Wynn Bullock

As a life-long learner I find much to appreciate in the pictures and words of Wynn Bullock. Alongside Minor White, a more thought-provoking photographer you will struggle to find.

“Searching is everything – going beyond what you know. And the test of the search is really in the things themselves, the things you seek to understand. What is important is not what you think about them, but how they enlarge you“. 1

Introduction

It is rare and refreshing to find a photographer who is so widely engaged in thinking as Bullock. 2 Most photographers that I know or read about seem to shun an intellectual conversation about photography. I find this odd given that pictures and words are both about expression. 3 Bullock spent a lot of his time thinking about three ideas in relation to his photography: Essences, Symbols and Events.

The ‘Essence’ of things

Bullock has been characterised by his quest for the ‘essence’ of things through photographic excavation, reminding us of Kant’s distinction between things-in-themselves and appearances. 4. I can find no on-line reference that Bullock read Kant, but a number of statements that Bullock made suggest that he was familiar with the main thrust of the Critique of Pure Reason 5.

According to Kant we can never experience the ‘essence’ of things because our cognition is made up of more than the simple sense-data from those things. Our way of cognizing already individuates things in a certain way so that we can experience them. So we can only get to the appearances of things, not to the things-in-themselves.
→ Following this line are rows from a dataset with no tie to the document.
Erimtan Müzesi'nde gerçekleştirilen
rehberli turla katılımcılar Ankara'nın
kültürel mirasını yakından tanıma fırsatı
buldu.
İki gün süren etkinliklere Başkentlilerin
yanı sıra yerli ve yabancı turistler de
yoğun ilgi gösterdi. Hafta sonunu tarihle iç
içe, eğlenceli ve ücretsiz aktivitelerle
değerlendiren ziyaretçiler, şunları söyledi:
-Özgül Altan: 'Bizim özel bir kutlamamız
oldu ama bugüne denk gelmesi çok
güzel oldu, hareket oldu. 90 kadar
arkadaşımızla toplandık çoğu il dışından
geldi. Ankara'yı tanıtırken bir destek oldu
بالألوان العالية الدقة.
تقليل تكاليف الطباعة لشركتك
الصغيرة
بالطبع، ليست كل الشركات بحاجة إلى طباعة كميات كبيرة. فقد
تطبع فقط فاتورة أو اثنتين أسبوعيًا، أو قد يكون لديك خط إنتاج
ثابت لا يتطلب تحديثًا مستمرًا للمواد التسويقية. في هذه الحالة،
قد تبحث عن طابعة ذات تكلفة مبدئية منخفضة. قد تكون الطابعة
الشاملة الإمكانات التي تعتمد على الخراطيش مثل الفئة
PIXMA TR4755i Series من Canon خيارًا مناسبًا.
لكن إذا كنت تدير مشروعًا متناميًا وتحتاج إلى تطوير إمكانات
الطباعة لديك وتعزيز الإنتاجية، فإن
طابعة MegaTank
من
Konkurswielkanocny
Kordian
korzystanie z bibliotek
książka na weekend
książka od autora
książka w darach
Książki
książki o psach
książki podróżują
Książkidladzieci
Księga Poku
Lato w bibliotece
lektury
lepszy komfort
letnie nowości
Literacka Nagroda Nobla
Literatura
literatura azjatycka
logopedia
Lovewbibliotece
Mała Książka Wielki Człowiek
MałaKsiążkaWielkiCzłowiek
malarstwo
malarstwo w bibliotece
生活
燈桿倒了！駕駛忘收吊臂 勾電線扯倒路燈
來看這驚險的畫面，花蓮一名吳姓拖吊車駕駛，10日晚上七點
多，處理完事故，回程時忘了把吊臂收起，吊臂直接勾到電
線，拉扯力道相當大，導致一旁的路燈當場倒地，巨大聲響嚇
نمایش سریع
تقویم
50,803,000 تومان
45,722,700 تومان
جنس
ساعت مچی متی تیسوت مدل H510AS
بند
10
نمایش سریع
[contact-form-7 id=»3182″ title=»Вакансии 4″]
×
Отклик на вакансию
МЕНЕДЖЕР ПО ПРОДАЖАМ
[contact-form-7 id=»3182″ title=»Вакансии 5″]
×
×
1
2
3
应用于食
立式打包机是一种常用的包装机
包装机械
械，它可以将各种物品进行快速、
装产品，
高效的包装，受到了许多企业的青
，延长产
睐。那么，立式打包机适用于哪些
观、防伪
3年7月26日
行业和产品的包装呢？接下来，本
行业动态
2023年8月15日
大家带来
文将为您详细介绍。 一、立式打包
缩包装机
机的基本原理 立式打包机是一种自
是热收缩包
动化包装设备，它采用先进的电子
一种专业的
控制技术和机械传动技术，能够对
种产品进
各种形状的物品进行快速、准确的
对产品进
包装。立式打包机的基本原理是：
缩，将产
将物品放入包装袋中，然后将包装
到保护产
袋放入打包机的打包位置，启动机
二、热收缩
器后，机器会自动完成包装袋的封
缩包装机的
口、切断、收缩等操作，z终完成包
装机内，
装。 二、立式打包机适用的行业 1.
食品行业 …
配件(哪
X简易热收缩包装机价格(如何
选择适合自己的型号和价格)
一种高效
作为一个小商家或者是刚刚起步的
I think that such distinctions between things-in-themselves and appearances are mis-guided. So I do not subscribe to Bullock’s quest in these terms as it is philosophically non-sensical.

Symbols

Bullock also thought that ‘Reality’ is made up of symbols and that therefore the medium of photography with its one-to-one rendering of scenes is best placed to make sense of these symbols. Here I partly agree with him. I don’t think I have ever come across a satisfactory definition of ‘real’ but I do think that symbols are important in how we perceive the world.

Actually I would go further. I think pictures are like signs which occupy the same spaces as predicates in in well-formed sentences. This idea, first put forward by the American philosopher Peirce, enables us to think in terms of pictures and language being inextricably linked.

Events

Finally, and I think he was onto something here, Bullock learned to look at objects as ‘events’. Recognising that there are three space dimensions of time as well as a time dimension helped Bullock to see more acutely. He was fond of quoting Alfred North Whitehead:

Not only is the world more mysterious and queer than you think it is, but it’s queerer than you can think it is’.

A.N Whitehead

We can only speculate whether Bullock was familiar with Whitehead’s ontology of process and relations.

Final Words

When I look at Bullock’s pictures I see a photographer who had a keen sense of knowing how to see. It was as if he was able to go beyond the concepts that supposedly frame how we normally perceive things. I think this thought would have delighted him.

I finish with a beautiful You-Tube video of some of his pictures.

Show 5 footnotes
  1.  Published and unpublished writings of Wynn Bullock, compiled by his daughter Barbara Bullock-Wilson
  2. viz: “Theoretical scientists who probe the secrets of the universe and philosophers who seek answers to existence, as well as painters such as Paul Klee who find the thoughts of men of science compatible with art, influence me far more than most photographers.” (Interview)
  3. It’s not good enough to simply say that ‘a picture tells its own story’. It just doesn’t because the context principle always applies. Indeed I would go further: language is indispensable to the experience of a picture. Visual experience or ‘picturing’ is inside of language, not outside of it. But this is a matter best left for another post.
  4. ‘ Differentiating what he termed “reality”, the visible and the known, from “existence”, the underlying truth of things, (Bullock) was ceaseless in his attempts to expand his own faculties of perception and understanding so he could come ever closer in his experiences to the essence of things’ – see Wikipedia entry
  5. For example Bullock refers to the ‘storehouse of concepts’ through which we perceive objects. He also latches onto the importance of space and time to the perceiving act. The interview with Bullock by Paul Hill and Thomas Cooper suggests that Bullock was an idealist – see ‘Dialogue with Photography, Interviews by Paul Hill and Thomas Cooper, 2018 Dewi Lewis, pp 254

4 Comments

  1. Reply
    Robin Jones Aug 23, 2020

    I am no philosopher and reading your posts challenges and informs ideas which bounce around in my head about photography ,for which I have no ‘tools’ to rationalise intellectually. Interested in your thoughts on the relationship between pictures and language.

    • Reply
      Sidewayseye Aug 28, 2020

      Thanks for stopping by Robin. Thank you for your interest. I don’t find many photographers who care much about philosophy.

  2. Reply
    Seth Mar 23, 2022

    I have recently found your site and I am thoroughly enjoying the depth and intellectual stimulation that comes with it. I don’t see enough people commenting or engaging in a dialogue about the points your present so I will happily oblige from time to time if that is ok.

    Regards,

    Seth

    • Reply
      Sidewayseye Mar 23, 2022

      Thank you Seth. Kind comments. May I ask whether you are a photographer and whether you share your work?